Wie gehen Sie ganz konkret in Ihrer Gemeinde in Mauenheim und Weidenpesch mit dem Thema „Neue Gemeindeformen“ um?

Markus Zimmermann: Wir werden die Gemeinde mit den Menschen vor Ort neu bauen, ganz im wörtlichen Sinne. Dahinter steht das Konzept, sowohl baulich als auch inhaltlich einen wichtigen Akzent im Stadtteil und darüber hinaus zu setzen: Kirche ist ortsnah, innovativ, modern, in vielerlei Hinsicht barrierefrei und einladend. Das neue Zentrum wird so ausgestaltet sein, dass mit geringem Aufwand Räume umgestaltet und den Gruppen angepasst werden können. Mit dem Kirchenquartierkonzept in der Kombination von Gemeinde- und Wohnräumen möchten wir Menschen aller Generationen ansprechen, und mit unserem dann größeren Kindergarten Spatzennest junge Familien ansprechen und erreichen.
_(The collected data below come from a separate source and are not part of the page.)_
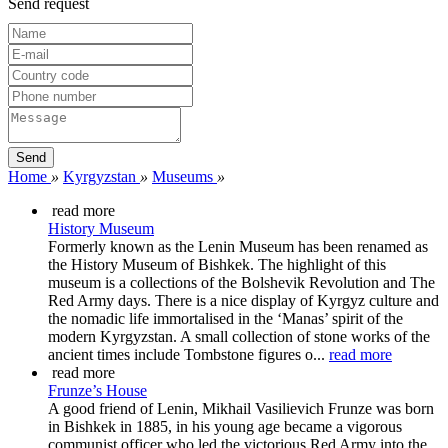
Send request
Home
»
Kyrgyzstan
»
Museums
»
read more
History Museum
Formerly known as the Lenin Museum has been renamed as
the History Museum of Bishkek. The highlight of this
museum is a collections of the Bolshevik Revolution and The
Red Army days. There is a nice display of Kyrgyz culture and
the nomadic life immortalised in the ‘Manas’ spirit of the
modern Kyrgyzstan. A small collection of stone works of the
ancient times include Tombstone figures o...
read more
read more
Frunze’s House
A good friend of Lenin, Mikhail Vasilievich Frunze was born
in Bishkek in 1885, in his young age became a vigorous
communist officer who led the victorious Red Army into the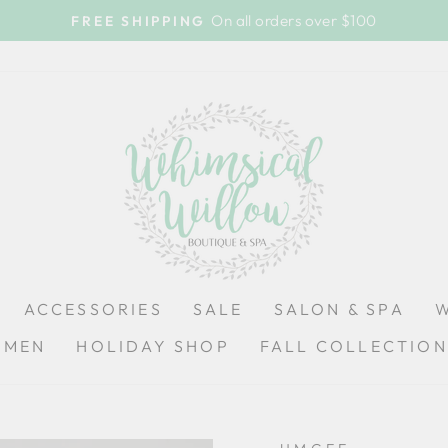
On all orders over $100
FREE SHIPPING
Pause
slideshow
ACCESSORIES
SALE
SALON & SPA
OMEN
HOLIDAY SHOP
FALL COLLECTION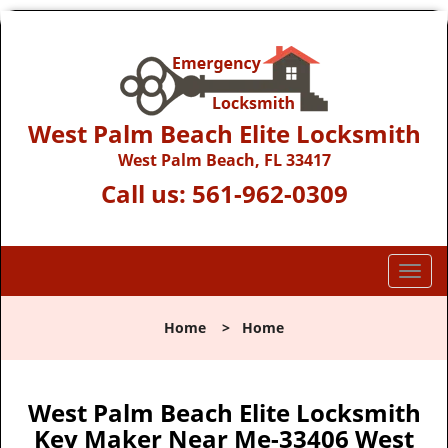
West Palm Beach Elite Locksmith
West Palm Beach, FL 33417
Call us:
561-962-0309
T
o
g
Home
>
Home
g
l
e
n
West Palm Beach Elite Locksmith
a
Key Maker Near Me-33406 West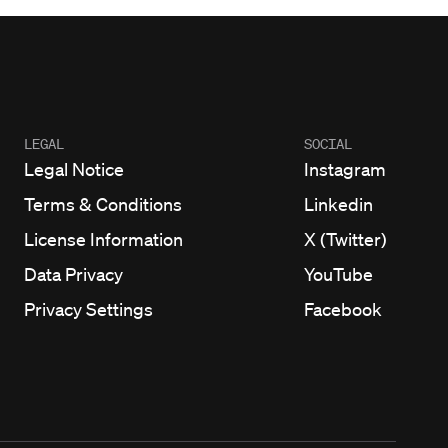
LEGAL
SOCIAL
Legal Notice
Instagram
Terms & Conditions
Linkedin
License Information
X (Twitter)
Data Privacy
YouTube
Privacy Settings
Facebook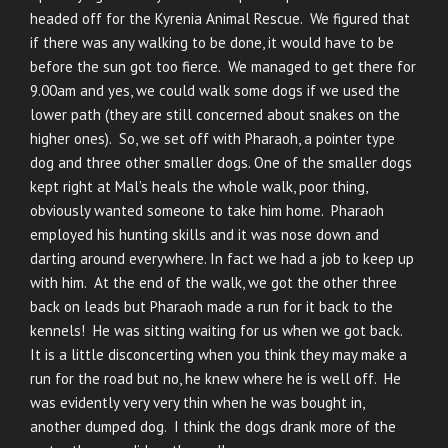
headed off for the Kyrenia Animal Rescue. We figured that
if there was any walking to be done, it would have to be
before the sun got too fierce. We managed to get there for
9.00am and yes, we could walk some dogs if we used the
lower path (they are still concerned about snakes on the
higher ones). So, we set off with Pharaoh, a pointer type
dog and three other smaller dogs. One of the smaller dogs
kept right at Mal’s heals the whole walk, poor thing,
obviously wanted someone to take him home. Pharaoh
employed his hunting skills and it was nose down and
darting around everywhere. In fact we had a job to keep up
with him. At the end of the walk, we got the other three
back on leads but Pharaoh made a run for it back to the
kennels! He was sitting waiting for us when we got back.
It is a little disconcerting when you think they may make a
run for the road but no, he knew where he is well off. He
was evidently very very thin when he was bought in,
another dumped dog. I think the dogs drank more of the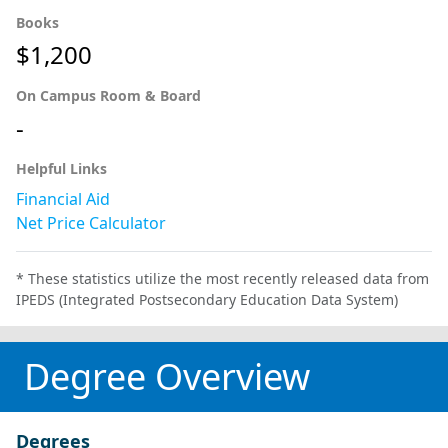
Books
$1,200
On Campus Room & Board
-
Helpful Links
Financial Aid
Net Price Calculator
* These statistics utilize the most recently released data from
IPEDS (Integrated Postsecondary Education Data System)
Degree Overview
Degrees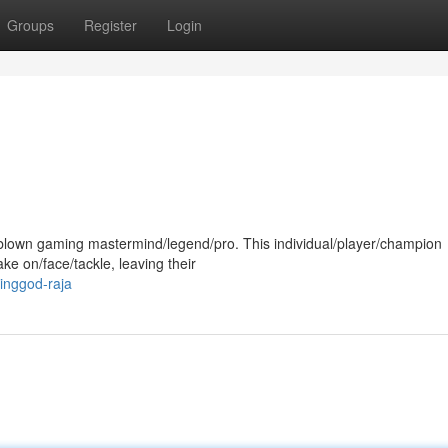
Groups
Register
Login
ll-blown gaming mastermind/legend/pro. This individual/player/champion
e on/face/tackle, leaving their
inggod-raja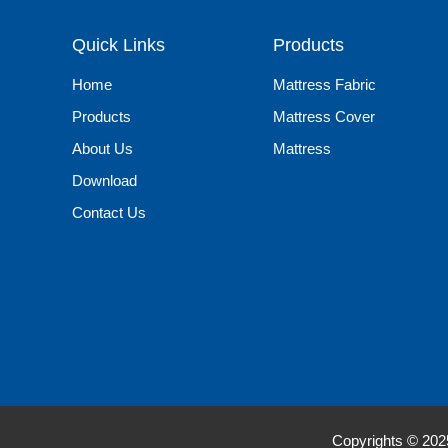
Quick Links
Products
Home
Mattress Fabric
Products
Mattress Cover
About Us
Mattress
Download
Contact Us
Copyrights © 20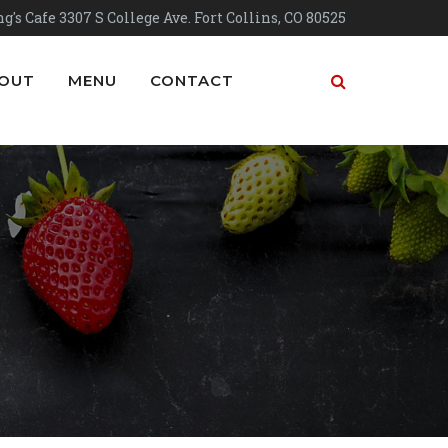
g's Cafe 3307 S College Ave. Fort Collins, CO 80525
OUT
MENU
CONTACT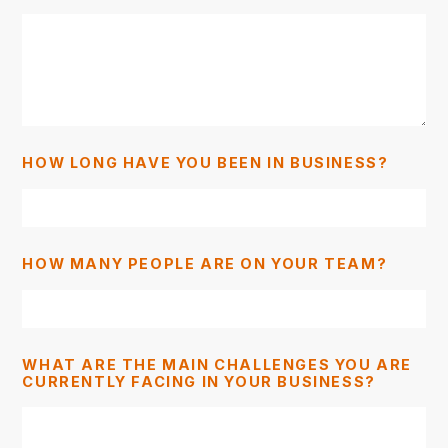
HOW LONG HAVE YOU BEEN IN BUSINESS?
HOW MANY PEOPLE ARE ON YOUR TEAM?
WHAT ARE THE MAIN CHALLENGES YOU ARE
CURRENTLY FACING IN YOUR BUSINESS?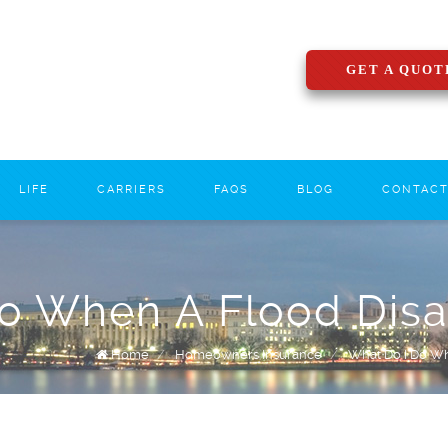
GET A QUOT
LIFE
CARRIERS
FAQS
BLOG
CONTAC
o When A Flood Disas
Home
/
Homeowners Insurance
/
What Do I Do Whe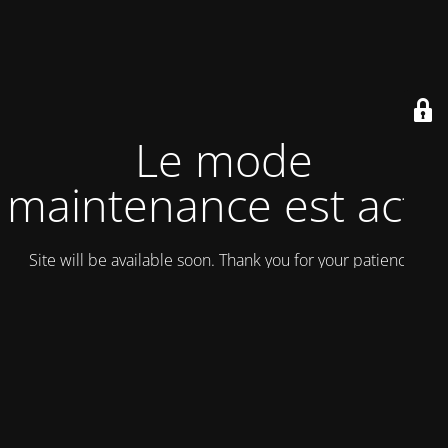
Le mode
maintenance est actif
Site will be available soon. Thank you for your patience!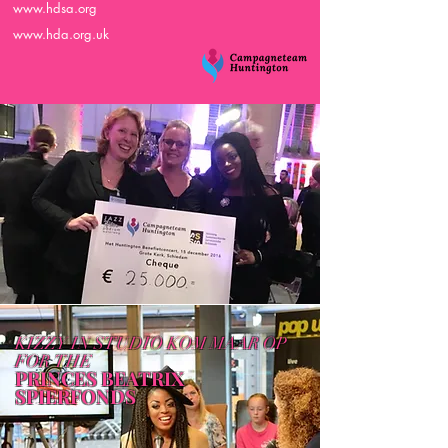
www.hdsa.org
www.hda.org.uk
KIZZY IN STUDIO KOM MAAR OP
FOR
THE
PRINCES BEATRIX
SPIERFONDS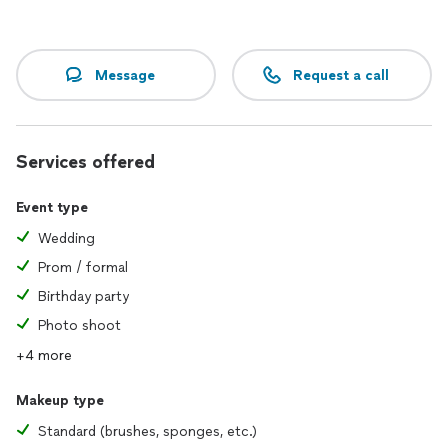
Message
Request a call
Services offered
Event type
Wedding
Prom / formal
Birthday party
Photo shoot
+4 more
Makeup type
Standard (brushes, sponges, etc.)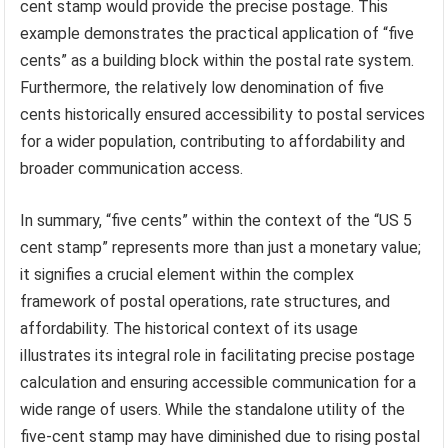
cent stamp would provide the precise postage. This
example demonstrates the practical application of “five
cents” as a building block within the postal rate system.
Furthermore, the relatively low denomination of five
cents historically ensured accessibility to postal services
for a wider population, contributing to affordability and
broader communication access.
In summary, “five cents” within the context of the “US 5
cent stamp” represents more than just a monetary value;
it signifies a crucial element within the complex
framework of postal operations, rate structures, and
affordability. The historical context of its usage
illustrates its integral role in facilitating precise postage
calculation and ensuring accessible communication for a
wide range of users. While the standalone utility of the
five-cent stamp may have diminished due to rising postal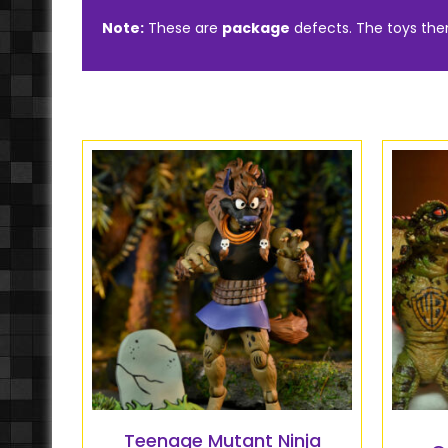
Note:
These are
package
defects. The toys th
Teenage Mutant Ninja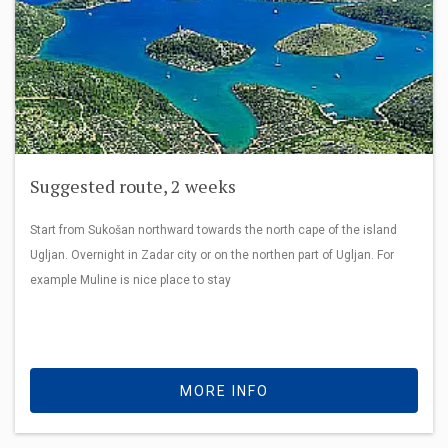
Suggested route, 2 weeks
Start from Sukošan northward towards the north cape of the island
Ugljan. Overnight in Zadar city or on the northen part of Ugljan. For
example Muline is nice place to stay
MORE INFO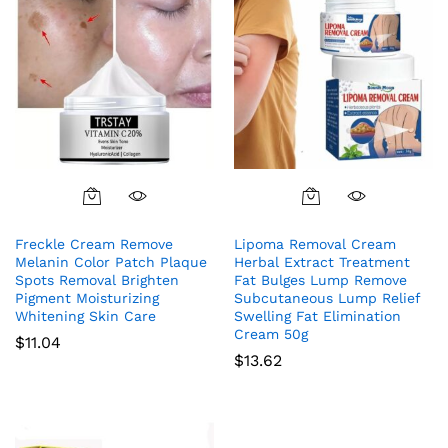
Freckle Cream Remove
Lipoma Removal Cream
Melanin Color Patch Plaque
Herbal Extract Treatment
Spots Removal Brighten
Fat Bulges Lump Remove
Pigment Moisturizing
Subcutaneous Lump Relief
Whitening Skin Care
Swelling Fat Elimination
Cream 50g
$
11.04
$
13.62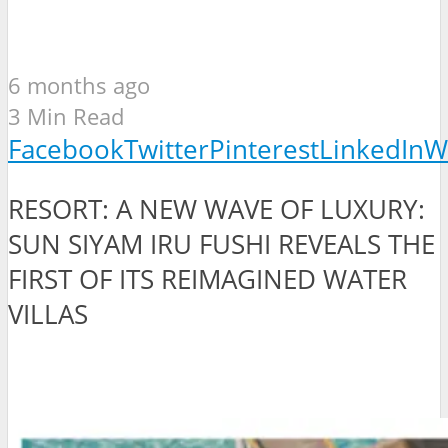
6 months ago
3 Min Read
Facebook
Twitter
Pinterest
LinkedIn
W
RESORT: A NEW WAVE OF LUXURY:
SUN SIYAM IRU FUSHI REVEALS THE
FIRST OF ITS REIMAGINED WATER
VILLAS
Vieles andere wird sich dann hoffentlich noch entwickeln.

Was erwarten Sie von der Landessynode, was sollte dort beschlossen werden?

Markus Zimmermann: Passend zum Reformationsjubiläumsjahr mit dem Beschluss der Vorlage den Startschuss zu geben dafür, dass Gemeinden auch anders gestaltet werden können als bisher, dass Kirche mutig nach vorne denkt und so verstärkt zu den Menschen geht – das wäre ein großer Schritt!

Damit verbunden ist auch das Ansinnen, dass wir als Kirche zukünftig mit leichterem Gepäck unterwegs sind und flexibler werden. Und dazu gehört mit Sicherheit und vorrangig auch: dass wir bereit sind, über den eigenen ortsgemeindlichen Tellerrand hinauszublicken und bestehende gemeindliche Grenzen im Kopf und auf dem Stadtplan überwinden. Theologisch gesprochen: Gottes veränderndem Geist noch mehr Raum zu geben, wird die Kirche beleben und Menschen ansprechen. Das bedeutet für mich auch, den Mut zu haben, in den Gemeinden ganz gleich welcher Form, Schwerpunkte auf Zeit zu setzen, das jeweils eigene Profil zu schärfen, mit den etablierten Nachbargemeinden und neuen kirchlichen Experimentierfeldern und Erprobungsräumen zusammenzuarbeiten und sich von deren Profil bereichern zu lassen, statt es als Bedrohung oder Infragestellung der eigenen Arbeit zu betrachten.

Sie sagen: „Kirche mit leichterem Gepäck“ – Inwiefern ist das Gepäck leichter, wenn alles Vorhandene jetzt geteilt werden soll? Wovon werden sich Kirchengemeinden trennen, wenn sie etwas mit anderen teilen?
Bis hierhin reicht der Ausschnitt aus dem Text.